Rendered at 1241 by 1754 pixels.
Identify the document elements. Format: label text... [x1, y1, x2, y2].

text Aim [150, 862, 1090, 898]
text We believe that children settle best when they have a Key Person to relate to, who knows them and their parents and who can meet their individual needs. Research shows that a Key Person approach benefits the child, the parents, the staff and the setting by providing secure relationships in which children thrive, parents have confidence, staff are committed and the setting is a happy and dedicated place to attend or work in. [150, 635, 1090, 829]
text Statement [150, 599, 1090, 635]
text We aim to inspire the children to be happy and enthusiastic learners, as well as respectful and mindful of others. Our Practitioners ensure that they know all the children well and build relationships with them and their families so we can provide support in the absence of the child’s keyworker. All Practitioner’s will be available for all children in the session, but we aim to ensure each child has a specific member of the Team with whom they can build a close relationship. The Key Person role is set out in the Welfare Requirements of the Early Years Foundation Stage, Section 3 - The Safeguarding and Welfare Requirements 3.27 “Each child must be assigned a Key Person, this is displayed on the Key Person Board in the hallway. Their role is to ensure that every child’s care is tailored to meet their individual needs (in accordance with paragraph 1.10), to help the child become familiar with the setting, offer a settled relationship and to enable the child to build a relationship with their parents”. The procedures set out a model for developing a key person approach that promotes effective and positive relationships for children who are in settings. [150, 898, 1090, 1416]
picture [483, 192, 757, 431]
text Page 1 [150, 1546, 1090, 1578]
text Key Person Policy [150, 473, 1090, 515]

○ ○ ○ ○

What the exercise asks: Restate each record exactly as written.

Solution below:
Rendered at 1241 by 1754 pixels.
Identify the document elements. Format: label text... [x1, y1, x2, y2].

text Aim [150, 862, 1090, 898]
text We believe that children settle best when they have a Key Person to relate to, who knows them and their parents and who can meet their individual needs. Research shows that a Key Person approach benefits the child, the parents, the staff and the setting by providing secure relationships in which children thrive, parents have confidence, staff are committed and the setting is a happy and dedicated place to attend or work in. [150, 635, 1090, 829]
text Statement [150, 599, 1090, 635]
text We aim to inspire the children to be happy and enthusiastic learners, as well as respectful and mindful of others. Our Practitioners ensure that they know all the children well and build relationships with them and their families so we can provide support in the absence of the child’s keyworker. All Practitioner’s will be available for all children in the session, but we aim to ensure each child has a specific member of the Team with whom they can build a close relationship. The Key Person role is set out in the Welfare Requirements of the Early Years Foundation Stage, Section 3 - The Safeguarding and Welfare Requirements 3.27 “Each child must be assigned a Key Person, this is displayed on the Key Person Board in the hallway. Their role is to ensure that every child’s care is tailored to meet their individual needs (in accordance with paragraph 1.10), to help the child become familiar with the setting, offer a settled relationship and to enable the child to build a relationship with their parents”. The procedures set out a model for developing a key person approach that promotes effective and positive relationships for children who are in settings. [150, 898, 1090, 1416]
picture [483, 192, 757, 431]
text Page 1 [150, 1546, 1090, 1578]
text Key Person Policy [150, 473, 1090, 515]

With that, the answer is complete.